Вот и сейчас приверженцы православия пытаются приспособить Великий Пост к нуждам обывателя, найти "рацио". Пост и постное питание предстают в СМИ только в виде некоего "фитнеса", диеты. "Единая Россия" в едином порыве по всем каналам уплетает осетров, своевременно подвезенных одним из региональных отделений: Великий Пост - это просто очередной "информационный повод". Пройдет еще немного времени, и мы увидим тех же самых обжиравшихся осетриной "слуг народа" в качестве "подсвечников", жмущихся поближе к церковным иерархам, стремящихся любой ценой продемонстрировать свою русскость и православность, влезть на фоне иконостаса в поле зрения телекамеры. Праздничные службы превратились в аналоги пошлых партсобраний, где все скучно и тоскливо, однако надо сидеть, пока не уйдет "главный". Народ не бог весть что знает о религии вообще и православии в частности, поэтому питается всякими суевериями и мифами о церкви и "духовной жизни". Большинство людей знают о церкви лишь то, что при входе туда дядям надо снимать шапку, а тетям нельзя входить в брюках и без платка. В ходу выражение "постная свинина", и привычка шляться на Пасху по кладбищам. Слабость и неумение церковных чиновников привели к тому, что множество "духовно некрепких" людей попали в сферу влияния неплохо организованных и хорошо управляемых религиозно-мистических организаций, растущих как грибы после дождя. И если церковь - дело привычное, то от этих "диких" фанатиков можно ждать разнообразных пакостей.

Ближе к ночи в мой двухместный номер подселили именно такую соседку. Увидев меня, она страшно взволновалась и засыпала меня какими-то глупыми фразами с вопросительной интонацией. Это оказалась сорокалетняя, говорливая старая дева с нездоровым блеском в глазах, приехавшая на съезд какой-то оккультной организации. Увидев на моей груди перевернутый кельтский крест, который я не успела спрятать под пижаму, тетка постановила, что я прибыла на то же самое сборище. Оказалось, моя новая соседка еще и проводит среди населения всякие опросы, анкетирования и тестирования. Звали ее Мария Александровна, но она сразу попросила называть ее Машей. Я через силу согласилась. Везет мне последнее время на разных Марий. После этого моя новая "подруга" засыпала меня вопросами.

- …А сколько вам лет?.. А вы замужем?.. А что вы читаете?.. А вы помогаете бедным?.. А кто вы по профессии?.. Кем вы работаете?

- Корреспондентом в газете.

- А про что пишете?

- Про секс, насилие, порнографию и маньяков-извращенцев, - сочиняла я на ходу.

- А как же ваша душа? - испугалась "Маша". - Ведь это портит вашу карму!

- Нету у меня кармы, да и души тоже нет.

- А какая у вас вера?

- Нет у меня никакой веры.

- Эт… Это как?
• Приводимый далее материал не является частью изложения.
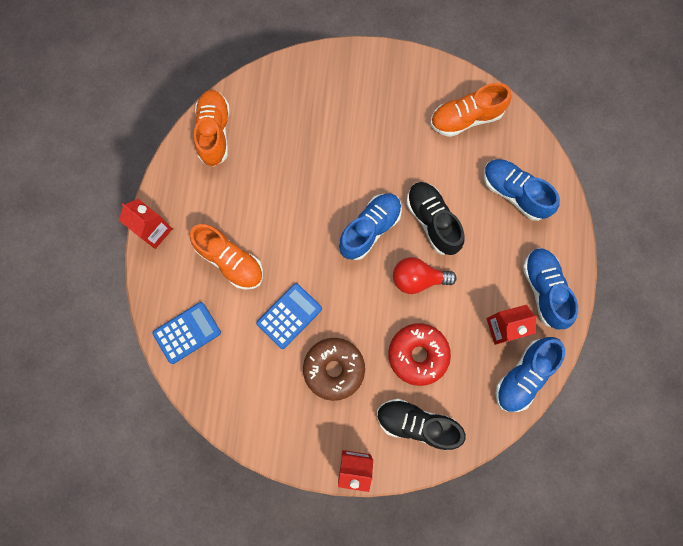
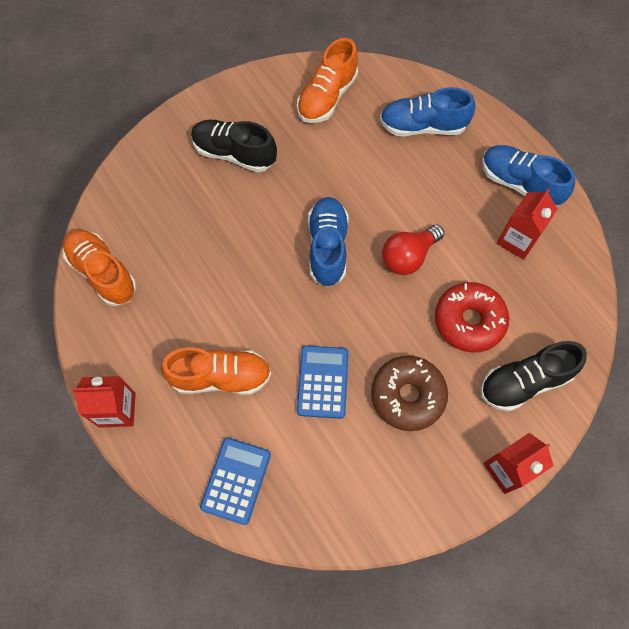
camera: 40 degrees left, 10 degrees down
black shoe [406,182,465,255] -> black shoe moved to [191,120,277,172]
blue shoe [496,337,565,412] -> none

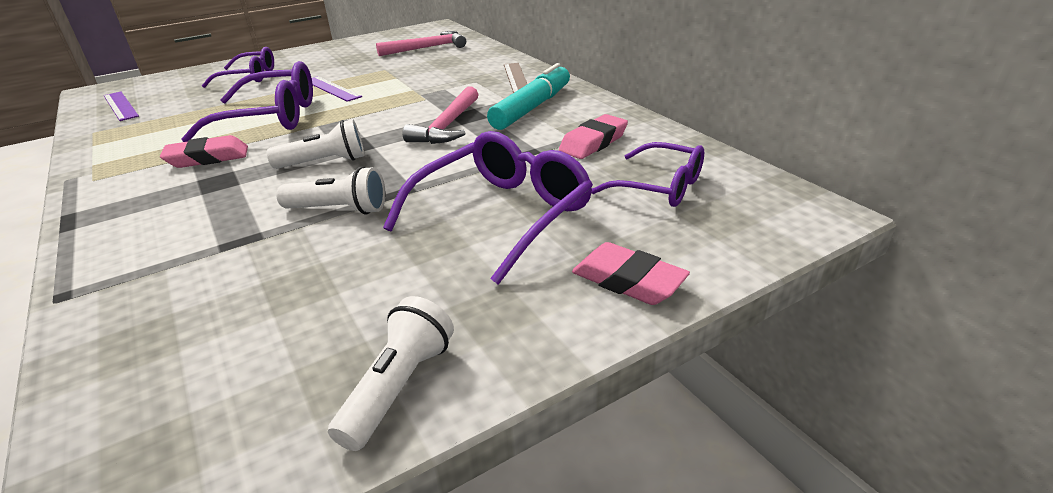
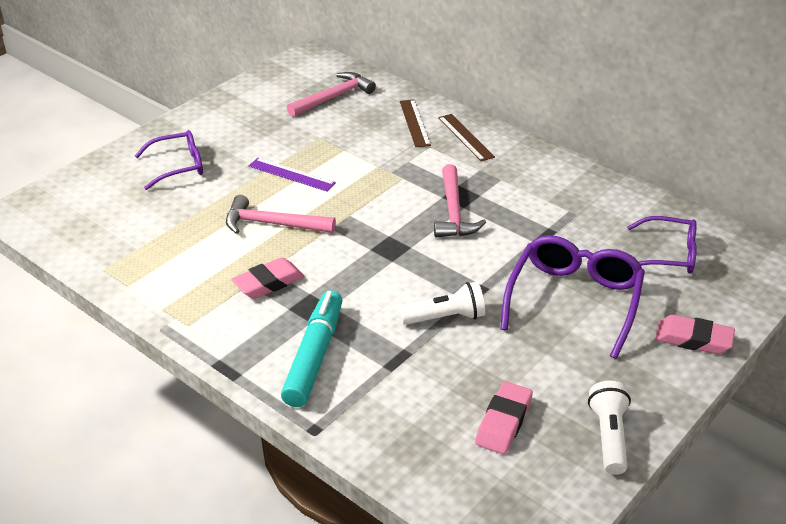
camera: 20 degrees left, 5 degrees up
purple ruler [104,91,139,121] -> none
purple glasses [181,61,313,142] -> pink hammer [226,195,336,234]
white flashlight [267,119,364,169] -> none
turquoise marker [487,63,570,130] -> turquoise marker moved to [281,290,343,407]
pink eraser [559,114,628,159] -> pink eraser moved to [475,381,533,454]
none -> brown ruler [400,100,431,147]

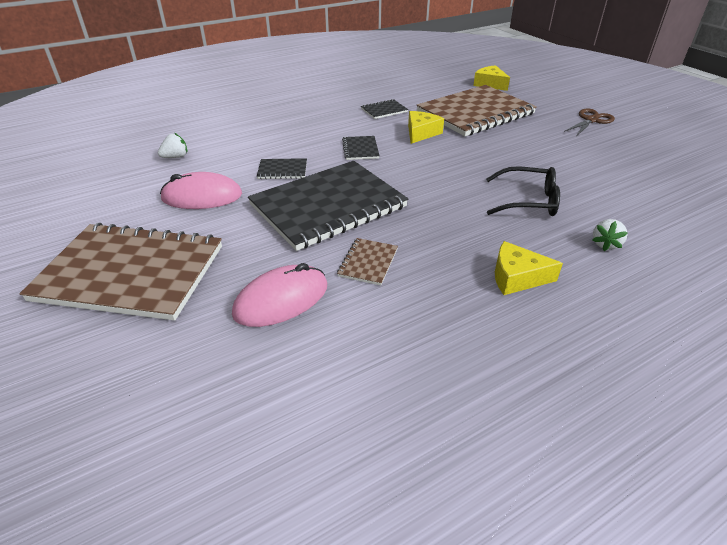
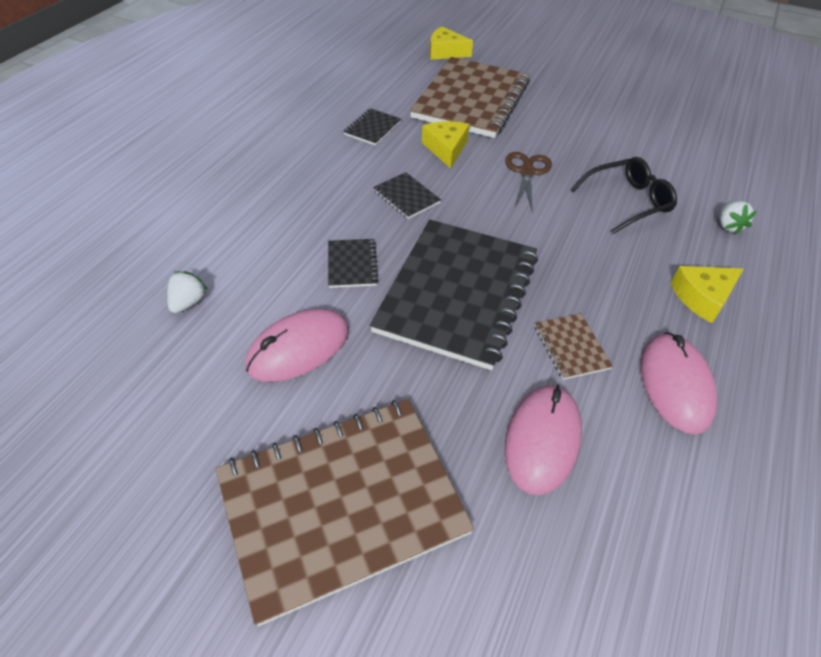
camera: 35 degrees left, 10 degrees up
black notebook [257,158,307,179] -> black notebook turned 60 degrees counterclockwise [328,239,379,288]
brown scissors [564,108,615,135] -> brown scissors moved to [505,152,552,212]
none -> pink mouse [641,332,717,434]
А кому же вы тогда молитесь перед сном?

Когда мне все это окончательно надоело, я рассказала ей такой анекдот. Маленькая девочка молится на ночь и заканчивает свою вечернюю молитву такими словами: "…А еще, милый боженька, подари, пожалуйста, немножко одежды тем бедным голеньким тетенькам из журнала, который читает мой папочка".

Маша шутки не приняла, враз поскучнела, замкнулась в себе, но зато больше со мной уже ни о чем не беседовала, и я смогла спокойно уснуть.